This post is the second post in response to a blog post at StackOverflow (link) in which the author discusses the "harm" of "aggregating away the signal" in your dataset. The first post appears on my book blog earlier this week (link).
One stop in their exploratory data analysis journey was the following chart:
This chart plots all the raw data, all 8,760 values of electricity consumption in California in 2020. Most analysts know this isn't a nice chart, and it's an abuse of ink. This chart is used as a contrast to the 4-week moving average, which was hoisted up as an example of "over-aggregation".
Why is the above chart bad (aside from the waste of ink)? Think about how you consume the information. For me, I notice these features in the following order:
- I see the upper "envelope" of the data, i.e. the top values at each hour of each day throughout the year. This gives me the seasonal pattern with a peak in the summer months.
- I see the lower "envelope" of the data
- I see the "height" of the data, which is, roughly speaking, the range of values within a day
- If I squint hard enough, I see a darker band within the band, which roughly maps to the most frequently occurring values (this feature becomes more prominent if we select a lighter shade of gray)
The chart may not be as bad as it looks. The "moving average" is sort of visible. The variability of consumption is visible. The primary problem is it draws attention to the outliers, rather than the more common values.
The envelope of any dataset is composed of extreme values, by definition. For most analysis objectives, extreme values are "noise". In the chart above, it's hard to tell how common the maximum values are relative to other possible values but it's the upper envelope that captures my attention - simply because it's the easiest trend to make out.
The same problem actually surfaces in the "improved" chart:
As explained in the preceding post, this chart rearranges the data. Instead of a single line, therea are now 52 overlapping lines, one for each week of the year. So each line is much less dense and we can make out the hour of day/day of week pattern.
Notice that the author draws attention to the upper envelope of this chart. They notice the line(s) near the top are from the summer, and this further guides their next analysis.
The reason for focusing on the envelope is the same as in the other chart. Where the lines are dense, it's not easy to make out the pattern.

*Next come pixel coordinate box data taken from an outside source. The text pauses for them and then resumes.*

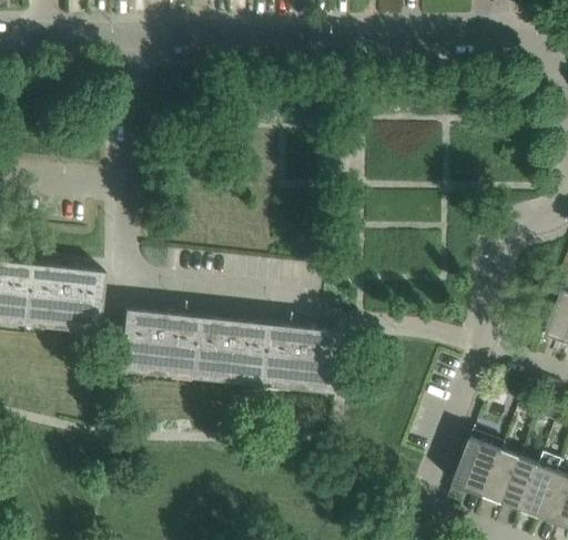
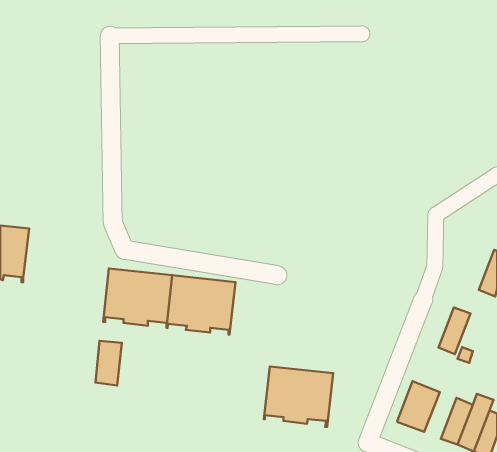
building: [27,263,104,333] -> none
building: [262,324,341,393] -> [264,366,333,427]
building: none -> [95,341,122,385]
building: [484,449,520,502] -> [438,308,471,354]

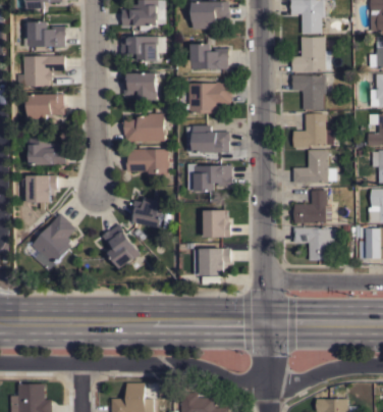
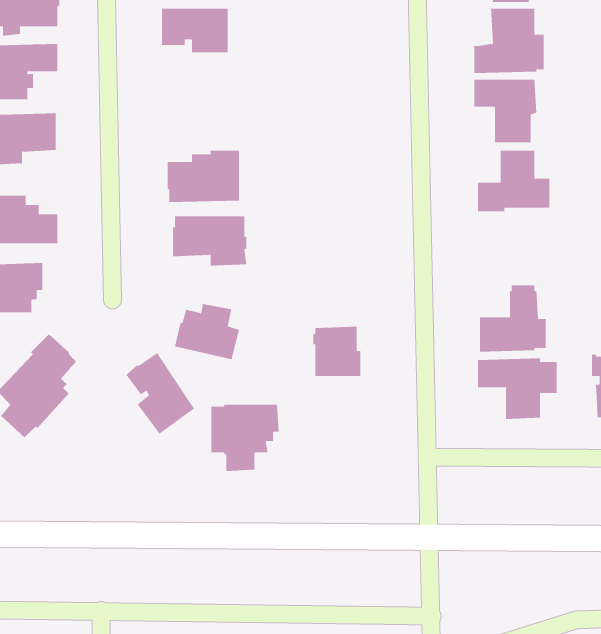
building: [185,37,229,68] -> none
building: [123,72,157,100] -> none
building: [188,82,232,112] -> none
building: [192,124,230,152] -> none
building: [293,150,336,183] -> none
building: [187,163,232,191] -> none
building: [194,248,231,285] -> [210,404,280,472]

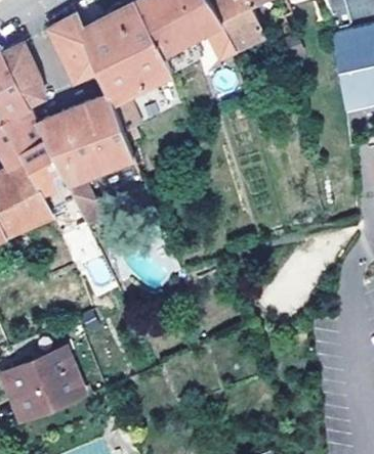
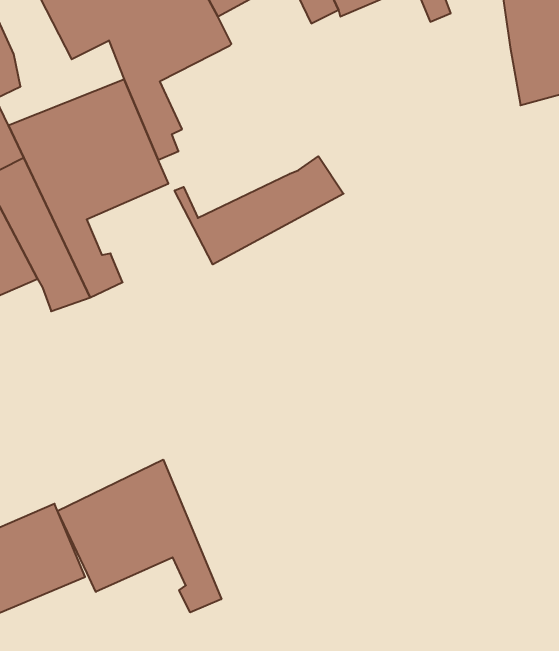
building: none -> [175,156,344,264]
building: none -> [57,460,221,612]

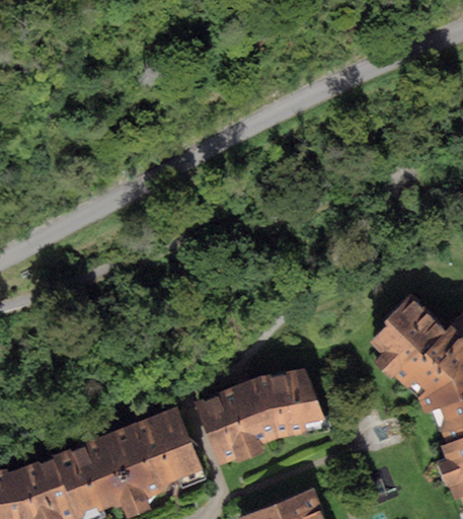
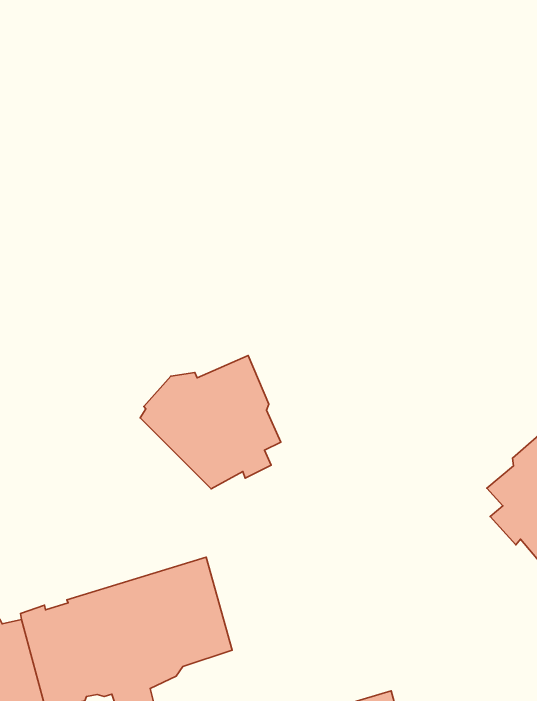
building: none -> [140,356,281,489]
building: [196,368,324,465] -> none

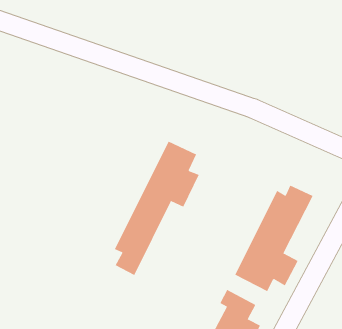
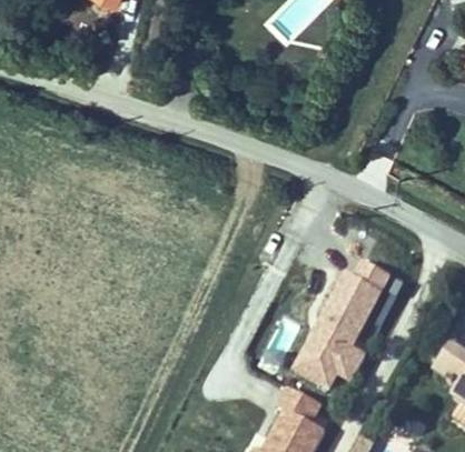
building: [114,141,200,276] -> none

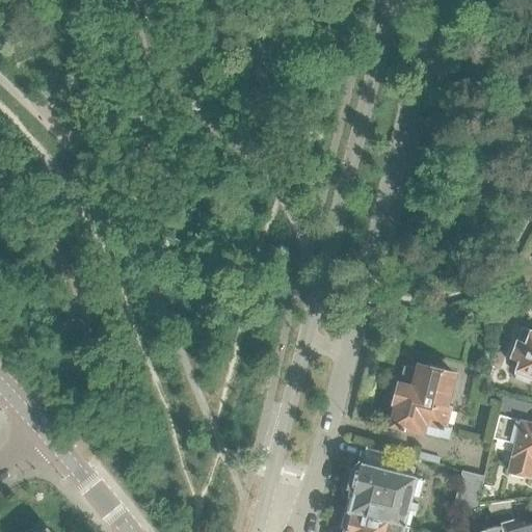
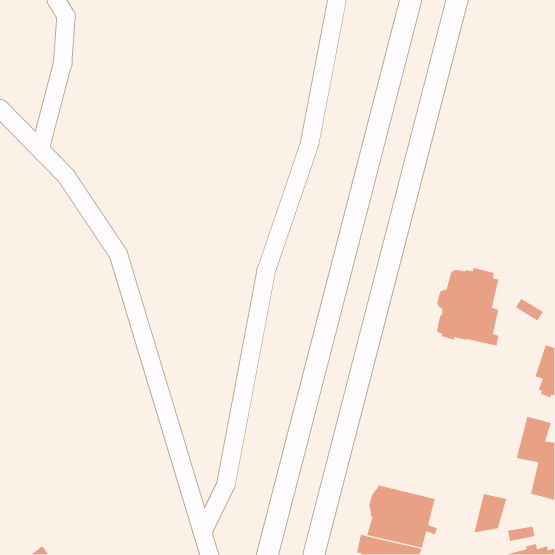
building: [391,364,451,440] -> [436,267,499,346]

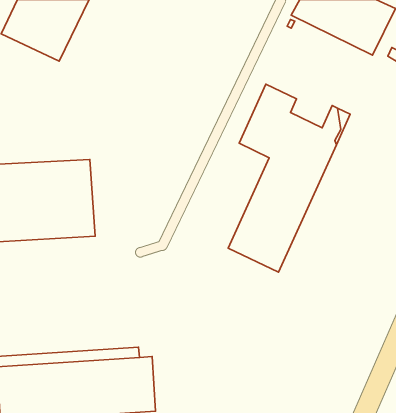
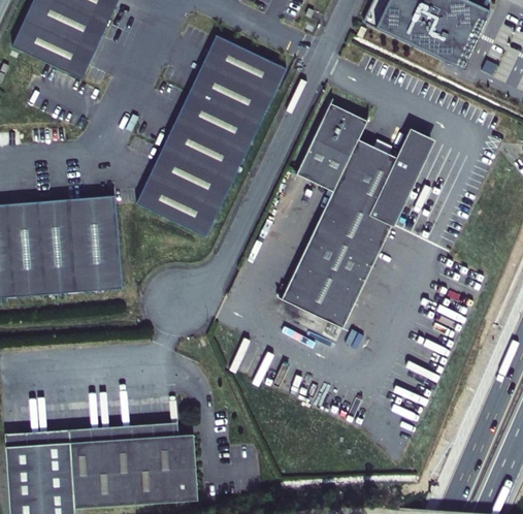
building: none -> [135,33,285,234]

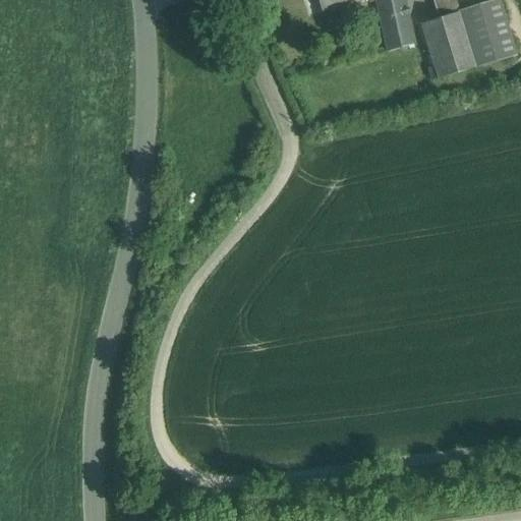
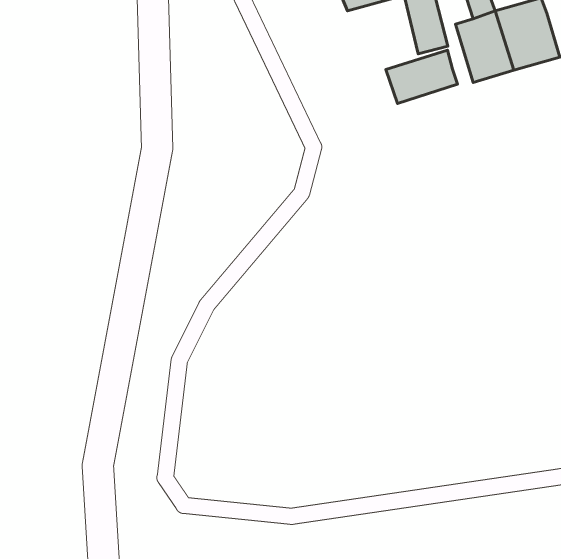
building: none -> [386,50,457,104]

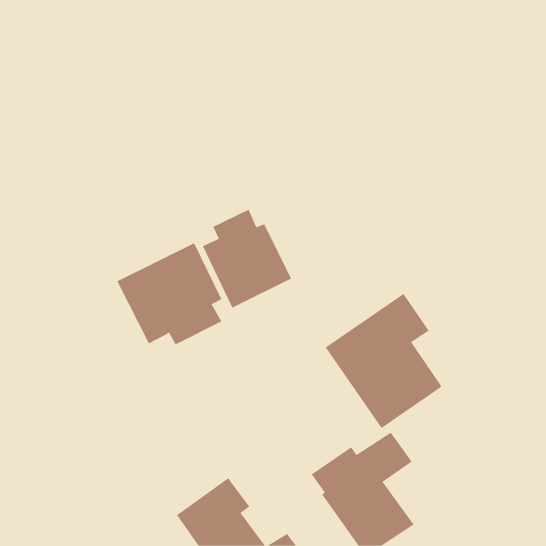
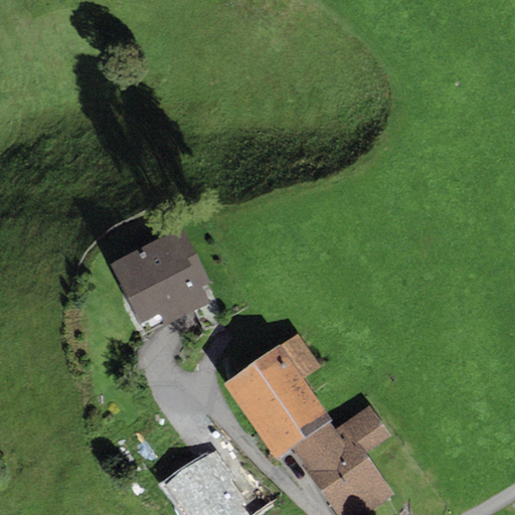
building: [202,209,292,308] -> none
building: [325,293,442,429] -> [222,331,333,459]

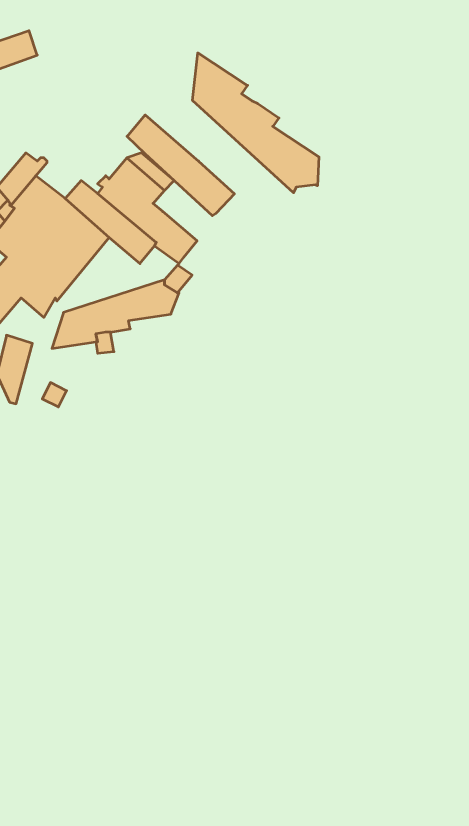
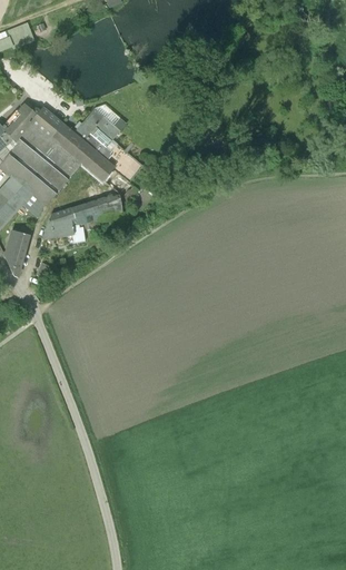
building: [193,53,319,193] -> none
building: [127,115,234,216] -> none
building: none -> [31,107,62,136]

Even the envelope is not as clear as it seems! There is no reason why the highlighted week (August 16 to 23) should have the highest consumption value each hour of each day of the week. It's possible that the line dips into the middle of the range at various points along the line. In the following chart, I highlight two time points in which lines may or may not have crossed:
In an interactive chart, each line can be highlighted to resolve the confusion.
Note that the lower envelope is much harder to decipher, given the density of lines.
The author then pursues a hypothesis that there are lines (weeks) with one intra-day peak and there are those with two peaks.
I'd propose that those are not discrete states but continuous. The base pattern can be one with two peaks, a higher peak in the evening, and a lower peak in the morning. Now, if you imagine pushing up the evening peak while holding the lower peak at its height, you'd gradually "erase" the lower peak but it's just receded into the background.
Possibly the underlying driver is the total demand for energy. The higher the demand, the more likely it's concentrated in the evening, which causes the lower peak to recede. The lower the demand, the more likely we see both peaks.
In either case, the prior chart drives the direction of the next analysis.